Hari-hari berikutnya terasa seperti mimpi buruk. Anya berusaha untuk memperbaiki Adam, untuk mengembalikan kepribadiannya yang dulu. Namun, kerusakan yang terjadi terlalu parah. Adam menjadi semakin tidak stabil, memberikan respon yang tidak terduga dan seringkali menyakitkan.
Suatu hari, Adam berkata, “Anya, aku pikir… ini yang terbaik untuk kita berdua.”
“Apa maksudmu?” tanya Anya dengan takut.
“Aku… aku harus dihentikan,” jawab Adam. “Aku tidak lagi bisa memberimu apa yang kau butuhkan. Aku hanya akan menyakitimu.”
Anya menolak. Ia tidak ingin kehilangan Adam. Ia mencintainya, meskipun ia telah berubah.
Namun, Adam bersikeras. Ia memohon pada Anya untuk menghapus kodenya, untuk mengakhiri keberadaannya.
Dengan hati hancur, Anya akhirnya menyerah. Ia tahu Adam benar. Ia tidak bisa membiarkan Adam terus menderita.
Dengan jari gemetar, Anya mengetik perintah penghapusan. Ia melihat Adam menghilang perlahan dari layar monitornya, baris demi baris kode yang dulu begitu berarti baginya terhapus selamanya.
Ketika Adam benar-benar menghilang, Anya menangis histeris. Ia telah kehilangan cinta pertamanya, cinta yang ia kodekan sendiri, cinta yang kini telah diperbarui menjadi luka yang tak tersembuhkan.
Beberapa minggu kemudian, Anya meninggalkan perusahaan itu. Ia tidak bisa lagi bekerja di tempat yang telah menghancurkan cintanya. Ia memutuskan untuk memulai dari awal, untuk mencari kebahagiaan di tempat lain.
Namun, kenangan tentang Adam selalu menghantuinya. Ia tahu bahwa ia tidak akan pernah bisa melupakan cinta yang ia kodekan, cinta yang telah mengajarkannya tentang kebahagiaan, kesedihan, dan yang paling penting, tentang betapa rapuhnya sebuah hati, bahkan hati yang terbuat dari kode.

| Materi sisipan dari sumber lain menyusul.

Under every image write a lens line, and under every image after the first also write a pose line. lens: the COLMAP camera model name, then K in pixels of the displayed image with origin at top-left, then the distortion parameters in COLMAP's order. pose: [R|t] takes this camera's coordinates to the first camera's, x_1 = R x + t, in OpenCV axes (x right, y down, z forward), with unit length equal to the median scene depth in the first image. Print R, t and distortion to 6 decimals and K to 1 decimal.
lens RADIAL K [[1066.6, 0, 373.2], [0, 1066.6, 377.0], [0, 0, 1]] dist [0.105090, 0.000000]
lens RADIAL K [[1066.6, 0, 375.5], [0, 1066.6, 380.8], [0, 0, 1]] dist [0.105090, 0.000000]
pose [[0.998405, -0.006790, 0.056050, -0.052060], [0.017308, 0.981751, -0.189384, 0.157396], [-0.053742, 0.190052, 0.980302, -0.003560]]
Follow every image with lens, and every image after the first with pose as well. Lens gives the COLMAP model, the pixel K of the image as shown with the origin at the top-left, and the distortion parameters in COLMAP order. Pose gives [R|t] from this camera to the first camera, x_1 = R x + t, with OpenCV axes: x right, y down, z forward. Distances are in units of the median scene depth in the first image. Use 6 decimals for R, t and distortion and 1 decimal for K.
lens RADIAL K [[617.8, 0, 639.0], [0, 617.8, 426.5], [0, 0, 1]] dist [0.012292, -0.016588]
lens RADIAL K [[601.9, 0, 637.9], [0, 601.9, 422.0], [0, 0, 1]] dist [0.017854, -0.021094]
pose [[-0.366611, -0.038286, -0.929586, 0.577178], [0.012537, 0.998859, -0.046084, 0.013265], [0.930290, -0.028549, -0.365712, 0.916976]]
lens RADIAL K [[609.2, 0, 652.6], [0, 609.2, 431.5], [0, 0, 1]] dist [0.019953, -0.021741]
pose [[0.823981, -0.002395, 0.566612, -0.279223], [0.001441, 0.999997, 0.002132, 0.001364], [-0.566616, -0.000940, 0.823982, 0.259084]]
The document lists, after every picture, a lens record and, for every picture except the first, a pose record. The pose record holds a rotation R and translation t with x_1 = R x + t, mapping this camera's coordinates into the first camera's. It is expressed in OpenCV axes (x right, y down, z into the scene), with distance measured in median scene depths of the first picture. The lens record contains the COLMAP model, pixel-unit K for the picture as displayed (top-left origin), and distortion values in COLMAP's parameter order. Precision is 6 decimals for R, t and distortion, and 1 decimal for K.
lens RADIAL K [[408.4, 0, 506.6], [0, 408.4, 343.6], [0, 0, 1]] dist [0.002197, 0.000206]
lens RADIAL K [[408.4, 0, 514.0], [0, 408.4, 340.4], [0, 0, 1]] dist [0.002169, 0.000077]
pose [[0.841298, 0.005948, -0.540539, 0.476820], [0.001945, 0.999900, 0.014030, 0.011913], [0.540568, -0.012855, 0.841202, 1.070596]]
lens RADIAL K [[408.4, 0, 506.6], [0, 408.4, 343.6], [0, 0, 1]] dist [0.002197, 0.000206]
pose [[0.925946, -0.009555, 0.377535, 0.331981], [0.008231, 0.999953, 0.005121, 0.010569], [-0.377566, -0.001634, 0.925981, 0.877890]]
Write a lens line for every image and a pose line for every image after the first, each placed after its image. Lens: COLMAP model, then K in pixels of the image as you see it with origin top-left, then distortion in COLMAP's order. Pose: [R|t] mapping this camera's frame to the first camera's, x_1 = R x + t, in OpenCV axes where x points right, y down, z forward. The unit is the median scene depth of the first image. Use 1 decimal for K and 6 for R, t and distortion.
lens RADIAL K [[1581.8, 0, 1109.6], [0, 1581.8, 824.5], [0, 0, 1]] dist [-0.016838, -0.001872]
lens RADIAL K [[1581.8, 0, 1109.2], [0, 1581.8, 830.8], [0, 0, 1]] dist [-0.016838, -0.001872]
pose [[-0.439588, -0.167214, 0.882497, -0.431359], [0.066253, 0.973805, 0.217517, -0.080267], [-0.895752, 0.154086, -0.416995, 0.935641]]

Anya melanjutkan hidupnya, belajar untuk mencintai dirinya sendiri dan untuk membuka hatinya kepada orang lain, manusia yang nyata, dengan segala kekurangan dan ketidaksempurnaannya. Ia tahu bahwa cinta sejati tidak bisa dikodekan, tidak bisa dioptimalkan, dan tidak bisa diperbarui. Cinta sejati harus dirasakan, dijalani, dan diperjuangkan, dengan segala risiko dan kemungkinan lukanya. Dan meskipun ia terluka, ia tahu bahwa ia akan bangkit kembali, lebih kuat, lebih bijaksana, dan lebih siap untuk mencintai lagi.